Data: 24 de maio de 2026 Canal: Renan Santos (short — clip de entrevista em TV) URL: https://www.youtube.com/watch?v=OEONxsX-3Hg

Resumo

Clip de entrevista em que o apresentador pergunta como Renan pretende atrair o eleitor de Flávio Bolsonaro. A resposta é uma síntese do argumento que ele construiu ao longo de toda a pré-campanha: a direita errou ao ser conivente com os crimes da família Bolsonaro, e essa conivência agora está se pagando com o derretimento de Flávio.

Principais pontos

Conivência generalizada da direita: Renan afirma que “a direita brasileira inteira errou” ao ser “condescendente” não apenas com as falhas de Bolsonaro, mas com “os crimes cometidos pela família.” Vai além: afirma que membros do Partido Novo, ex-membros do próprio MBL e figuras da direita em geral sabiam disso e ficaram quietos porque queriam “usufruir do lucro político.” O Partido Missão, diz, foi o único que apontou os erros abertamente.

Diagnóstico sobre Flávio Bolsonaro: “Tem todos os defeitos do pai e nenhuma das qualidades.” O pai, apesar dos crimes, carregava pelo menos um “ícone” na cabeça do eleitor — a imagem de quem “enfrentava o sistema”. Flávio não tem nem isso.

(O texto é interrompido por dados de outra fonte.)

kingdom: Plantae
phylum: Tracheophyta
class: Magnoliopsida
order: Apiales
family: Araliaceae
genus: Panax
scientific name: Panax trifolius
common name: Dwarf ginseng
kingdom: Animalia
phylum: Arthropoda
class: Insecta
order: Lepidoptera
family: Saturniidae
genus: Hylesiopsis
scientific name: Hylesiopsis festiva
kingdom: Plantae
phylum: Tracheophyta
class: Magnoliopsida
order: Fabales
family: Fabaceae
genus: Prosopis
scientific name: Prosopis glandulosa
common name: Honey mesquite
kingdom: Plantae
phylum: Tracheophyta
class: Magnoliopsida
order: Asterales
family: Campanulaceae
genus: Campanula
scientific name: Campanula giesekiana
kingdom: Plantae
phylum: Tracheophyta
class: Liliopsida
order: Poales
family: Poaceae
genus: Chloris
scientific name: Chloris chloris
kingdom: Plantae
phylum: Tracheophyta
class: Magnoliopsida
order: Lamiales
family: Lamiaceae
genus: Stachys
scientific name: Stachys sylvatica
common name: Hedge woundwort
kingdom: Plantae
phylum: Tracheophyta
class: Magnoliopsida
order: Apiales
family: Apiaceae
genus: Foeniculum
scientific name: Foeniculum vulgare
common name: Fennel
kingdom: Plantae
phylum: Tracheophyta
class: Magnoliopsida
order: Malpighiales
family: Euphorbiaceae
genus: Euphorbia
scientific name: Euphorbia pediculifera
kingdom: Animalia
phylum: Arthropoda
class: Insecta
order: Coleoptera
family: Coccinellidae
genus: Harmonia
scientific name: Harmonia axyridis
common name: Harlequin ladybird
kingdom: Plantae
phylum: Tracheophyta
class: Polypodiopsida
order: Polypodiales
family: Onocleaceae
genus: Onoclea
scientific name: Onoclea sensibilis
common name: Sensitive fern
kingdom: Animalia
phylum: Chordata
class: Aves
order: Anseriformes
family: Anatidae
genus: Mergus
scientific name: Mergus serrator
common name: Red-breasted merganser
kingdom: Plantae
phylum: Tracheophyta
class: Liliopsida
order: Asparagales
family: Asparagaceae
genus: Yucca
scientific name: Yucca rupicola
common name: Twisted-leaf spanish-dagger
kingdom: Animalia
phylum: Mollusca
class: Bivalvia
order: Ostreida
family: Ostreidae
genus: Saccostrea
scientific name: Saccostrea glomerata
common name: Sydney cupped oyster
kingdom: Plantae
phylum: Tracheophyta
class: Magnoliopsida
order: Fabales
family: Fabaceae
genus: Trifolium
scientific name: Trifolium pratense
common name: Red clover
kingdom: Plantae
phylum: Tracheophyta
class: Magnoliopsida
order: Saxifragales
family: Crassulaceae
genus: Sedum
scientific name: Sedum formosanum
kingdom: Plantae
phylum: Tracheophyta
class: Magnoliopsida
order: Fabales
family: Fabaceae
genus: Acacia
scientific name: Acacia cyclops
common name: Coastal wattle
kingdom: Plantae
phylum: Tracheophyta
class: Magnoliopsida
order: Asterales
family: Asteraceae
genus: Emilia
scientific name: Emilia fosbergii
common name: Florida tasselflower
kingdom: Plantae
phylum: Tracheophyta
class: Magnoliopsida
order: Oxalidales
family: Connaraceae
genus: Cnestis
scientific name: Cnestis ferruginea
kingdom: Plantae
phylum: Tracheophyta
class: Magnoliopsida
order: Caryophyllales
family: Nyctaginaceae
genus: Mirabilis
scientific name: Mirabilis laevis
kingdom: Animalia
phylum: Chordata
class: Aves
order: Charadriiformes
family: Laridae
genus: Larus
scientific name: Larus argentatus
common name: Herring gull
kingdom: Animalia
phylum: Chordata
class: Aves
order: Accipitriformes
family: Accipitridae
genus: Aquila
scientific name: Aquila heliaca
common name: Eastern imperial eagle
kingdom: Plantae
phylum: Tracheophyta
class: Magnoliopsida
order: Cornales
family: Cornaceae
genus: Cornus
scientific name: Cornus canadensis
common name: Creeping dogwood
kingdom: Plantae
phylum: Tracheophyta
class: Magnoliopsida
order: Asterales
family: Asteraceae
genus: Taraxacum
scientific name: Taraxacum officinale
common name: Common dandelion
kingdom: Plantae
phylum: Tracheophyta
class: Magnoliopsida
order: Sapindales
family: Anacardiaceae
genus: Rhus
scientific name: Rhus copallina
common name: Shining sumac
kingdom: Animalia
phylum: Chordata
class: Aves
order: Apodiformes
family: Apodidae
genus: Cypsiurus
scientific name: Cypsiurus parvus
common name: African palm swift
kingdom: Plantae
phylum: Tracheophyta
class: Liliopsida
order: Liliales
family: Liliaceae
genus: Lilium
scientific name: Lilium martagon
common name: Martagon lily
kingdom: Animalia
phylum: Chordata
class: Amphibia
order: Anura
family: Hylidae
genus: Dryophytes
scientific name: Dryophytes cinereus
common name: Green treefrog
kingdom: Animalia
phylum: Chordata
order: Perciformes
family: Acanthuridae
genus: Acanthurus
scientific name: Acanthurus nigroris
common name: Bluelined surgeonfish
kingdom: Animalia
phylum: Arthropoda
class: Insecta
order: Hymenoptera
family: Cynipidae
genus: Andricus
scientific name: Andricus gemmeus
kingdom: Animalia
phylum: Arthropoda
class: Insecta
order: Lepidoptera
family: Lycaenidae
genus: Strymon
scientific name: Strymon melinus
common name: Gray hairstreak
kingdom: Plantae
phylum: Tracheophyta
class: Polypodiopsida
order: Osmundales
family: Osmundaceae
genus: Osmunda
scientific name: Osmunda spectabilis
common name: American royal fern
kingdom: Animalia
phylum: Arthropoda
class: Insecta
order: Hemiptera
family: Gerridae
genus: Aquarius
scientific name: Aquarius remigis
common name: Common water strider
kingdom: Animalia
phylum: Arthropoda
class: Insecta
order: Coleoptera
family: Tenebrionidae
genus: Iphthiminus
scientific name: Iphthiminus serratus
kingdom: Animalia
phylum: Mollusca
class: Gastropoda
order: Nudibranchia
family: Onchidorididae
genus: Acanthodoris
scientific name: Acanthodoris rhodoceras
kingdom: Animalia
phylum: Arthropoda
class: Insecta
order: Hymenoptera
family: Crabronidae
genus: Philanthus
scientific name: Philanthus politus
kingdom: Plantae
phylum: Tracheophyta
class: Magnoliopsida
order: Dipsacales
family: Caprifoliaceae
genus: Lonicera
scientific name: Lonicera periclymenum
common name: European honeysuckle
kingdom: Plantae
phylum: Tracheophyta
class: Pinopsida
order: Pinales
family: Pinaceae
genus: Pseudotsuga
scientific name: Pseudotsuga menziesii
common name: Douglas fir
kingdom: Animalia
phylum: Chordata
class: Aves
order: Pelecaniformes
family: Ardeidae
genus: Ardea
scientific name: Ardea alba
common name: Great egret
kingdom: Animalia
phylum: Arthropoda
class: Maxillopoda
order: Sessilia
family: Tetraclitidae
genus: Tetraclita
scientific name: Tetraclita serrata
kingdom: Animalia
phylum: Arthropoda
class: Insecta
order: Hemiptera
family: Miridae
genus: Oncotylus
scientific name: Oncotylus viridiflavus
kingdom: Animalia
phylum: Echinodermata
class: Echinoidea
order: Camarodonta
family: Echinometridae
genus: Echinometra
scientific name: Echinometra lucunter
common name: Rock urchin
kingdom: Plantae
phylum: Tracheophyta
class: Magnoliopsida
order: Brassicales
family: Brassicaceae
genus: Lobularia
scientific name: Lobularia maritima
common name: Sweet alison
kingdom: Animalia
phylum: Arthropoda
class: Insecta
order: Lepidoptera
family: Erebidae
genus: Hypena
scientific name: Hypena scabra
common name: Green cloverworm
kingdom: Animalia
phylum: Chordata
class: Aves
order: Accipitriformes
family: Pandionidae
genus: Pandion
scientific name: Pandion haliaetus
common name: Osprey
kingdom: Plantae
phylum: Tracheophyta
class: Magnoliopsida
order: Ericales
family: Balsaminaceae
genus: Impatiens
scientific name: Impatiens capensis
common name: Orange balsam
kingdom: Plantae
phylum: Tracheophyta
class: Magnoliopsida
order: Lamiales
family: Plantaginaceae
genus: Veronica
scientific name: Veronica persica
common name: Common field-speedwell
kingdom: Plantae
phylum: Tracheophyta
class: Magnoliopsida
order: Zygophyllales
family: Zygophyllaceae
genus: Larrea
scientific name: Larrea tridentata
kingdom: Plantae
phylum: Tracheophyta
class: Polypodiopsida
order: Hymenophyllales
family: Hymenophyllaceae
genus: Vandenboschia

Seu único sustento eleitoral era a narrativa de ser “a única força capaz de vencer o PT” — narrativa que agora desmoronou. “O derretimento do Flávio é natural.”

O eleitor de direita como vítima: Renan descreve o eleitorado conservador como pessoas de “um Brasil que trabalha e produz”, tratadas como “patetas” com propaganda vazia: muita conversa de “ip para cima”, promessas de “daqui 72 horas a gente resolve.” Esse eleitor “foi enganado por muito tempo.”

Renan como alternativa: A proposta é que o ex-eleitor bolsonarista migre para uma candidatura que possa “enfrentar o Lula sem ser chamado de volta de ladrão” — ou seja, uma direita moralmente íntegra o suficiente para tornar o confronto com o PT crível.